------ READING PASSAGE ------

Strengths-based Approach to Developmentby Stephanie Walters
Selling the approach to your organisation
There are a number of great articles and bodies of research that can help you to explain to your organisation how and where a strengths approach can produce tangible and lasting results.
Summary of key evidence
Below is a summary of some of the best pieces of research and what you can find in them. They either focus on the link between strengths and employee performance or on how a focus on strengths can improve employee engagement, which in turn improves organisation performance.
Positive outcomes of focusing on strengths
Govindji and Linley (2007), in a study of 214 university students, showed that people who used their strengths more reported higher levels of happiness and psychological well-being.
Seligman, Steen, Park and Peterson (2005) found that people who used their strengths in a new and different way every day reported higher levels of happiness and lower levels of depression, and this lasted over time.
Minhas (2010) showed that people who developed their realised or unrealised strengths reported higher levels of happiness and well-being over a four-week period.

------ DATASET ------

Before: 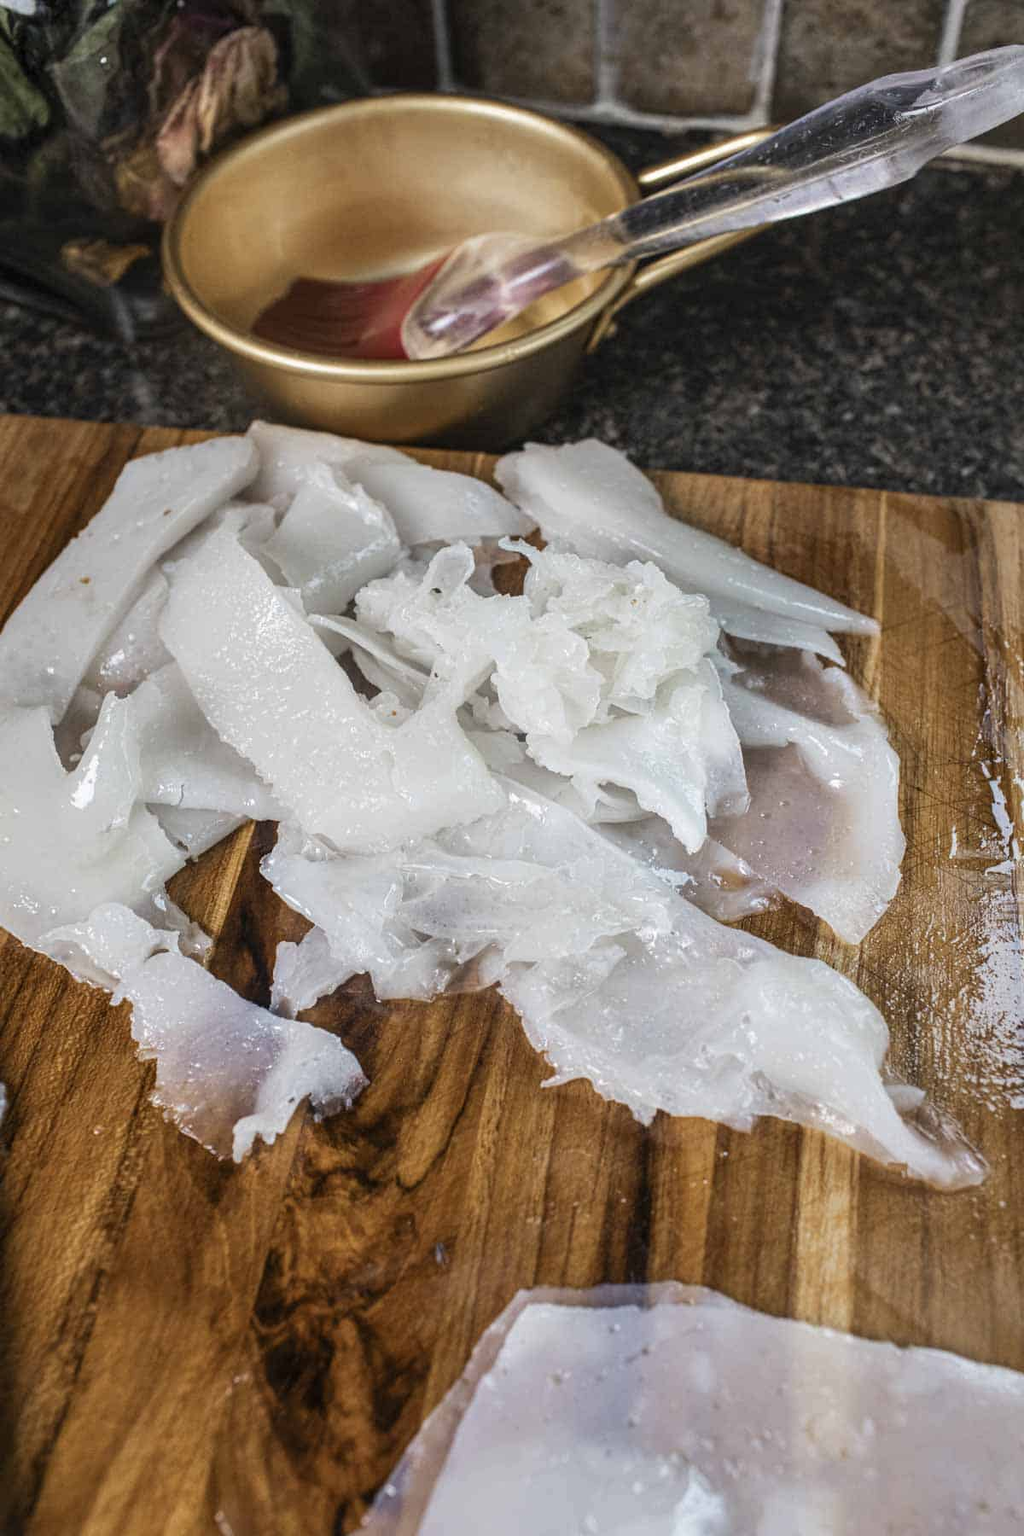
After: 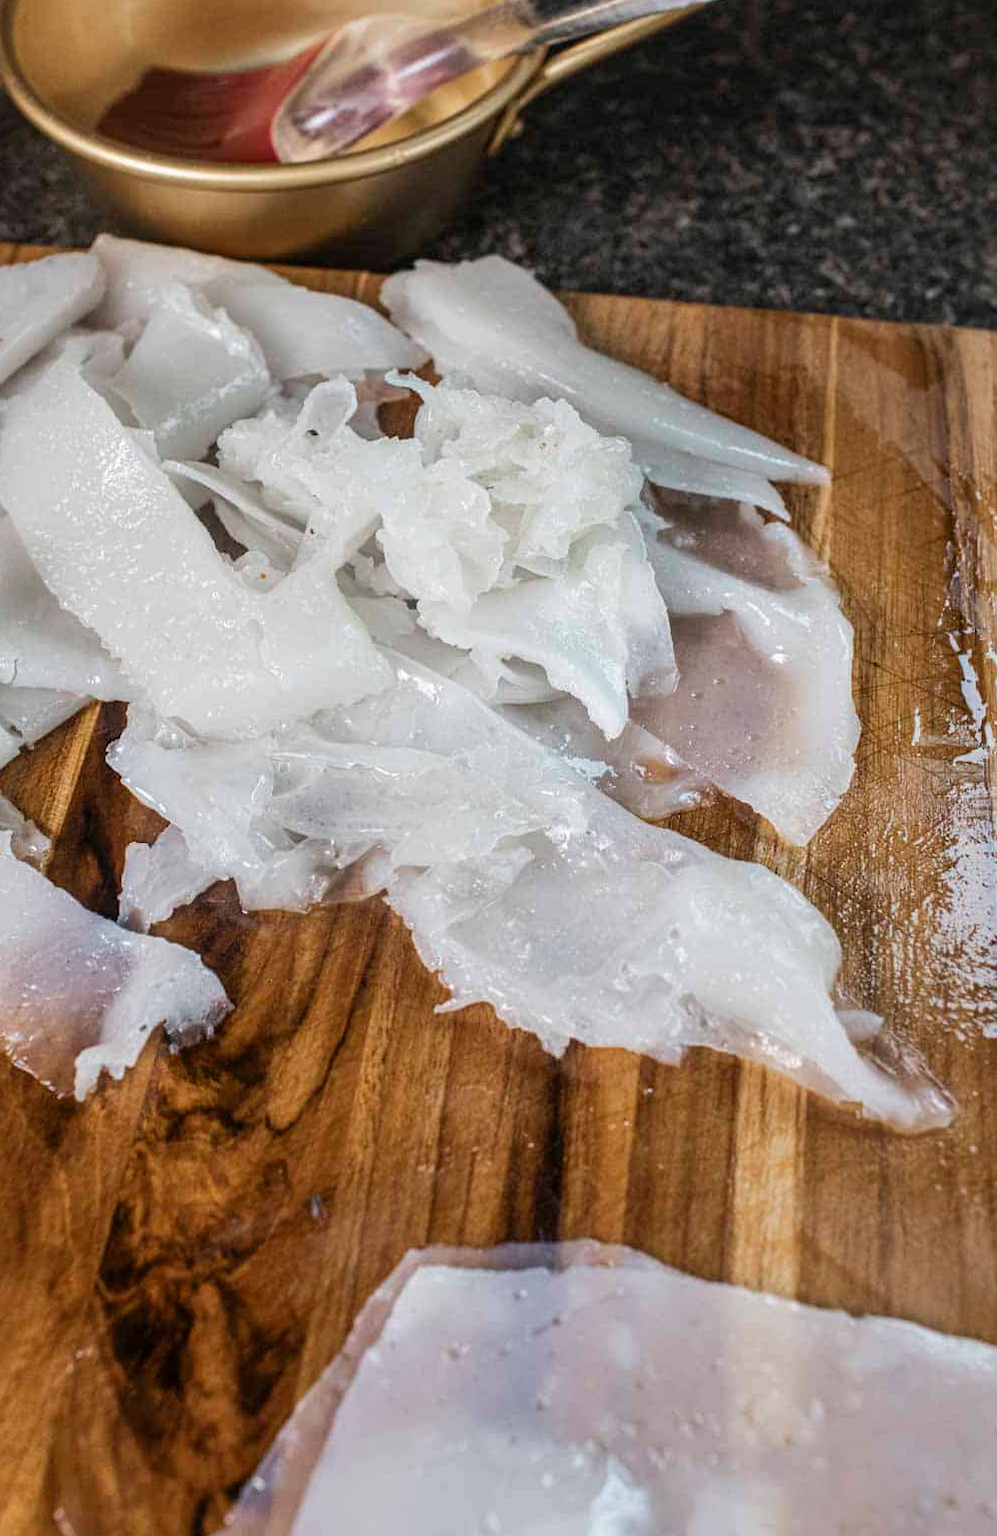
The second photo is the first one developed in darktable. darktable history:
tone equalizer: edges refinement/feathering 500, mask exposure compensation -1.57 EV, preserve details no
crop: left 16.509%, top 14.348%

------

REQUIRED ACTIONS:
1. Answer these questions using the passage on the strengths-based approach to development:
(a) How many university students took part in the Govindji and Linley (2007) study?
(b) According to Seligman, Steen, Park and Peterson (2005), in what way did people use their strengths every day?
(c) Over what period did Minhas (2010) report higher levels of happiness and well-being?
2. Revise the part of the passage on the strengths-based approach to development that opens with the words "Summary of key" and closes with "a four-week period.", substituting "contentment" for "happiness" throughout.
These entries have no connection to the passage on the strengths-based approach to development.

SOLUTIONS BELOW:
1.
(a) 214 university students.
(b) In a new and different way.
(c) Over a four-week period.

2.
Summary of key evidence
Below is a summary of some of the best pieces of research and what you can find in them. They either focus on the link between strengths and employee performance or on how a focus on strengths can improve employee engagement, which in turn improves organisation performance.
Positive outcomes of focusing on strengths
Govindji and Linley (2007), in a study of 214 university students, showed that people who used their strengths more reported higher levels of contentment and psychological well-being.
Seligman, Steen, Park and Peterson (2005) found that people who used their strengths in a new and different way every day reported higher levels of contentment and lower levels of depression, and this lasted over time.
Minhas (2010) showed that people who developed their realised or unrealised strengths reported higher levels of contentment and well-being over a four-week period.